The proposals were selected by an interdisciplinary group of senior faculty members from among those submitted in a campuswide competition. The Rackham School provides funding for the conferences, which will be conducted at the Rackham Building.

McCracken says the three main themes proposed by organizers of the global sustainability meeting — sustainable energy, transportation and water — bring together the China-U.S. focus of the meeting in a timely and compelling way.

According to a summary of the meeting proposal, China and the United States use 30 percent of the world’s total energy expenditure, and are the largest emitters of greenhouse gases. Both countries have major industrial complexes, urban population centers and expansive rural areas that require extensive water management. Lastly, both countries’ population centers are dispersed over large geographic areas with economies that rely on extensive transportation networks.

Planned participants include U-M, Peking University (PKU), Shanghai Jiao Tong University (SJTU), and Tsinghua University faculty and students, as well as other Chinese and U.S. universities, representatives from the energy, transportation and water industries, and government researchers.

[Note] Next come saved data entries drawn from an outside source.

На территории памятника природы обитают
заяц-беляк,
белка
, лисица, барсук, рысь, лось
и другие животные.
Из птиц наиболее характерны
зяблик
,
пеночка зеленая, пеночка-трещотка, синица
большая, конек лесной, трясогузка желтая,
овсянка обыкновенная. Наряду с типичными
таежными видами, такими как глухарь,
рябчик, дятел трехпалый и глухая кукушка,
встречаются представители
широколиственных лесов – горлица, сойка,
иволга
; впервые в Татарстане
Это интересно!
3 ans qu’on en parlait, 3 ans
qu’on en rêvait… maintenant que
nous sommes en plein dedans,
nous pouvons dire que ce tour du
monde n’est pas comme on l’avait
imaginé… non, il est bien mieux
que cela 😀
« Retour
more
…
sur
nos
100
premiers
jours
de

Organizers are Tom Lyon, director of the Erb Institute for Global Sustainable Enterprise; Don Scavia, director of the Graham Environmental Sustainability Institute and special counsel to the U-M president for sustainability; Dennis Assanis, director of the Michigan Memorial Phoenix Energy Institute; Peter Sweatman, director of the U-M Transportation Research Institute; San Duanmu, U-M/PKU Joint Institute and professor of linguistics; Jun Ni, U-M/SJTU Joint Institute and Shien-Ming (Sam) Wu Collegiate Professor of Manufacturing Science and professor of mechanical engineering; Mary Gallagher, Center for Chinese Studies and associate professor of political science; and Mark Banaszak Holl, Office of the Vice President for Research and professor of chemistry and of macromolecular science and engineering.

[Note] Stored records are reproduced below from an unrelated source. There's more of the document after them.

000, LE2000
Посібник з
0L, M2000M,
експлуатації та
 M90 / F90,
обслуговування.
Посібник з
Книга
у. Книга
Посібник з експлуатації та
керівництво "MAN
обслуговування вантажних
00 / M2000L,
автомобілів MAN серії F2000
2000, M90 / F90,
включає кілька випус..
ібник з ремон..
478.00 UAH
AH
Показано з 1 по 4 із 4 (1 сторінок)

McCracken says the second 2011 Michigan Meeting on making art will open what the organizers intend to be a “continuing and potentially culture-changing discussion about art-making as both a creative and intellectual practice.”

The meeting’s outline says its purpose is to establish U-M “as a leader in the emerging national conversation about better integrating art-making and the arts into the research university — not as decoration or amenity, but as an essential means of understanding, analyzing and envisioning.”

The principal sponsor for the Michigan Meeting on art making is Arts on Earth. Participants from U-M will include leaders of the U-M Museum of Art, the University Musical Society, the Residential College, Screen Arts & Cultures, the History of Art, Arts of Citizenship, Arts at Michigan, Institute for the Humanities, MFA Writing Program, and others.

U-M participants also will include the vice presidents for communications, research and student affairs, the provost, the president, the Public Goods Council, the Center for Research on Learning and Teaching, and interested graduate students and their sponsoring faculty.

External participants will include three top arts faculty and administrators from each of the Big Ten schools and from 10 other select institutions designated “Very High Research Activity” by the Carnegie Foundation, graduate students from those schools, and national leaders in arts education, research, and policy from the private and public sectors.